There was apparently no agreement backing this, however: Shortly after Rosales’ registration was made public, opposition leader Machado accused him of treason.
Accusations of a ‘loyal opposition’
Machado’s accusations reveal that she counts Rosales as a member of the so-called “loyal opposition,” said Victor M. Mijares of the University of the Andes in Bogota, Colombia. The term is used to describe opposition forces whose non-confrontational positions lend the appearance of political diversity while not actually posing a threat to the regime.
These forces “receive political advantages that take the form of access to public offices such as mayor or governor,” said Mijares.
On Wednesday, Rosales strongly denied claims made on social media that his candidacy had been arranged in agreement with Nicolas Maduro. But whether by design or by chance, Rosales’ candidacy is nevertheless in the interest of the government, said Günther Maihold from the Latin America Institute at Berlin’s Free University.
“As a governor, he’s actually not supposed to be allowed to run, but the electoral commission, which is controlled by the ruling party, allowed it in order to split the opposition,” he said.

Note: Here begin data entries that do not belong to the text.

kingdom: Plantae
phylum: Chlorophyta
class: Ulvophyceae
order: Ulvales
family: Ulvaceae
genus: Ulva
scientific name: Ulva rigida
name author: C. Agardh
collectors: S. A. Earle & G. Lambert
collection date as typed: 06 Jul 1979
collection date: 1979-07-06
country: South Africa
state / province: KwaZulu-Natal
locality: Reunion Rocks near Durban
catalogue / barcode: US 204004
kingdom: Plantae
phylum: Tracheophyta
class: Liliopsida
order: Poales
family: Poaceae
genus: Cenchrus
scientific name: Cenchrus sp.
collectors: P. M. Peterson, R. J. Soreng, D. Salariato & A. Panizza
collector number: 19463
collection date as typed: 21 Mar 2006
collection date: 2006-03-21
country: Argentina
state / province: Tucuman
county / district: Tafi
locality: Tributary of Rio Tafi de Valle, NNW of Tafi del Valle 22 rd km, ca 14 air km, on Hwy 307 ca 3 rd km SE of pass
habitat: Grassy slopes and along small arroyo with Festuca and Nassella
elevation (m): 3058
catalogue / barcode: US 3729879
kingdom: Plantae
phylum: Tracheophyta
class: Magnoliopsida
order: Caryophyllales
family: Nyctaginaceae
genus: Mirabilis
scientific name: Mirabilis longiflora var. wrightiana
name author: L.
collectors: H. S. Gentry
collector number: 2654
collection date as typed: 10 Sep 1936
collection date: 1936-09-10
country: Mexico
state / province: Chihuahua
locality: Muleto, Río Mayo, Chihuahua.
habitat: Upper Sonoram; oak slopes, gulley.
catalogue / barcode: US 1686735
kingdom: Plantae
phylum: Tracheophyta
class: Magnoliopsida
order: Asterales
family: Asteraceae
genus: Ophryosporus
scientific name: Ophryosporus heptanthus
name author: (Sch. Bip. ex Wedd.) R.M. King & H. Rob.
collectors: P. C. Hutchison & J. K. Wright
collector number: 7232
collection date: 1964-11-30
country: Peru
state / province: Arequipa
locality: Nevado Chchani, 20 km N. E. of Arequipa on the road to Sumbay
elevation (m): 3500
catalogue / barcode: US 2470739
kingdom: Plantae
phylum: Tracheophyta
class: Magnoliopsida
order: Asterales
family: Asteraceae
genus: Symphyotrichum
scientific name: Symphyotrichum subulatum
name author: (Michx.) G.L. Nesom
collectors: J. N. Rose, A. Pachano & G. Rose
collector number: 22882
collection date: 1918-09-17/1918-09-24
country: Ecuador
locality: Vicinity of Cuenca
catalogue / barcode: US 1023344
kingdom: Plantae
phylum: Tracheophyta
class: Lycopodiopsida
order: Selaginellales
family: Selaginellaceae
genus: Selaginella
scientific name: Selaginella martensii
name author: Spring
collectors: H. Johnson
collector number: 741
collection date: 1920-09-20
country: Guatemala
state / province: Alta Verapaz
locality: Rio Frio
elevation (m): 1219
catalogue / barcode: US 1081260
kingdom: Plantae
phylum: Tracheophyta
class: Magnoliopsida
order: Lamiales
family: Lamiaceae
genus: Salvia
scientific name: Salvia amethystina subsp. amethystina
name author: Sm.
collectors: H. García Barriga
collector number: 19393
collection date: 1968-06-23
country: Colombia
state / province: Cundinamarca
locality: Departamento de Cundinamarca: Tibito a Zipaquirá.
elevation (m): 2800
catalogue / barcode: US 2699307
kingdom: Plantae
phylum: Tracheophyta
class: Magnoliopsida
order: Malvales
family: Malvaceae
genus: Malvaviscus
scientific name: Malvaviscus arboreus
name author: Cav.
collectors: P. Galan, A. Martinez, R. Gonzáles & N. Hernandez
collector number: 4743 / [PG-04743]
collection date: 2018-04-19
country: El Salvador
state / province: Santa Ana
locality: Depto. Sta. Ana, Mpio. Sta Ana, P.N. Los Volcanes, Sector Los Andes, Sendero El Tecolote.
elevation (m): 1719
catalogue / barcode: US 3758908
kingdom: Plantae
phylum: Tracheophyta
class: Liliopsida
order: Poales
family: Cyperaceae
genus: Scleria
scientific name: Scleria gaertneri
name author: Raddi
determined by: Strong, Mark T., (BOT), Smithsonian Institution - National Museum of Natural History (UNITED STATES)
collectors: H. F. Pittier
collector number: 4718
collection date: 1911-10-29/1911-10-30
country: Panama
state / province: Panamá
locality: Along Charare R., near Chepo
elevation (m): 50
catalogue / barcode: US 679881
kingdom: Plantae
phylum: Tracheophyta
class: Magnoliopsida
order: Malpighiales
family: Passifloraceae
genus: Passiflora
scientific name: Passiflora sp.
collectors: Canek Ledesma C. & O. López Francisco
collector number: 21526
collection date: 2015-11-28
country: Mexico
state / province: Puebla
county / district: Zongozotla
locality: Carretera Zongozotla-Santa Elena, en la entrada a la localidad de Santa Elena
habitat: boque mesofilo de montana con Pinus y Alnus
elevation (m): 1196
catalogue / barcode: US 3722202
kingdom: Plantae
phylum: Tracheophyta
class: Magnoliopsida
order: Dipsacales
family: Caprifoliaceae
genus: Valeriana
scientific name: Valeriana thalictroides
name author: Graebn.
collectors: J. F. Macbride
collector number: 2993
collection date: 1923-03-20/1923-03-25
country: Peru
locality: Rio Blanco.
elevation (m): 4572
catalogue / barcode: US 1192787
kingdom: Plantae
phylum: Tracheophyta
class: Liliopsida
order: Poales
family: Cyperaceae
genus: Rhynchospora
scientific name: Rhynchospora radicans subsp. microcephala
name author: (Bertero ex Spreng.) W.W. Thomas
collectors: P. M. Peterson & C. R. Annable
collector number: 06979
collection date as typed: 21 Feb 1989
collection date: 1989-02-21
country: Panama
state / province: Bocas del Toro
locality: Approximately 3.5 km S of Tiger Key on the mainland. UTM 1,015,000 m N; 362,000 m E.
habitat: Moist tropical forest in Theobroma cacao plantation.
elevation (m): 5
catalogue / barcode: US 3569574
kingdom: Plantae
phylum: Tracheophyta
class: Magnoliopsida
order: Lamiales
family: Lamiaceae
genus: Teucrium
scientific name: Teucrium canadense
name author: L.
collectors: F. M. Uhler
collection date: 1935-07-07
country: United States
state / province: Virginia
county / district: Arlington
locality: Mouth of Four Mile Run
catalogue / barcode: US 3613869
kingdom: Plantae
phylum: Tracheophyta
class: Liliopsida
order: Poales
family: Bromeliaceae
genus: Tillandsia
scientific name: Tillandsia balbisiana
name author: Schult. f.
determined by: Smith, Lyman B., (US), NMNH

Strongest candidate has been sidelined
For her part, Machado is considered radical, even in opposition circles. It’s potentially why the liberal right-wing politician remained in the shadows of more moderate, left-leaning political leaders such as Enrique Capriles, Leopoldo Lopez and Juan Guaido.
However, by October 2023, Machado had definitively secured her position as opposition leader. In the PUD’s primary elections, she received more than 90% of the more than 2 million votes cast — even though she had already been sentenced by government authorities to a 15-year ban on holding office. One of the accusations leveled against her was that she had been involved in a “corruption scheme” along with Guaido, the former Parliament president.
“This has significantly strengthened Machado’s position,” said Maihold. “Just last week I spoke with opposition members who really believe they have a chance to win the election with Machado — if the vote were to be free and democratic.”
What are the opposition’s election chances?
Still, no one expects that to be the case. The rulers of the Socialist Unity Party and their allies really have no other choice than to prevent a democratic vote from taking place, said Mijares.
“Maduro’s administration and his governing coalition are facing a dilemma in which ceding power is not a viable option, as this is considered to be a political and even existential risk,” he said. The opposition has accused the regime of massive corruption and human rights abuses that would hardly be left unpunished were the country to be re-democratized.
Of all the stumbling blocks that the government is putting in the opposition’s path, Maihold believes the exclusion of Machado is the crucial one. Maduro only has the backing of some 30% of Venezuelans, he explained, and these tend to be party members, members of the military and their relatives — in other words, voters who have directly benefited from his rule.
“The opposition’s success largely depends on how many voters they can mobilize,” said Maihold, adding that only a leader like Machado could presumably manage to unite a democratic majority behind them.
This article was originally written in German.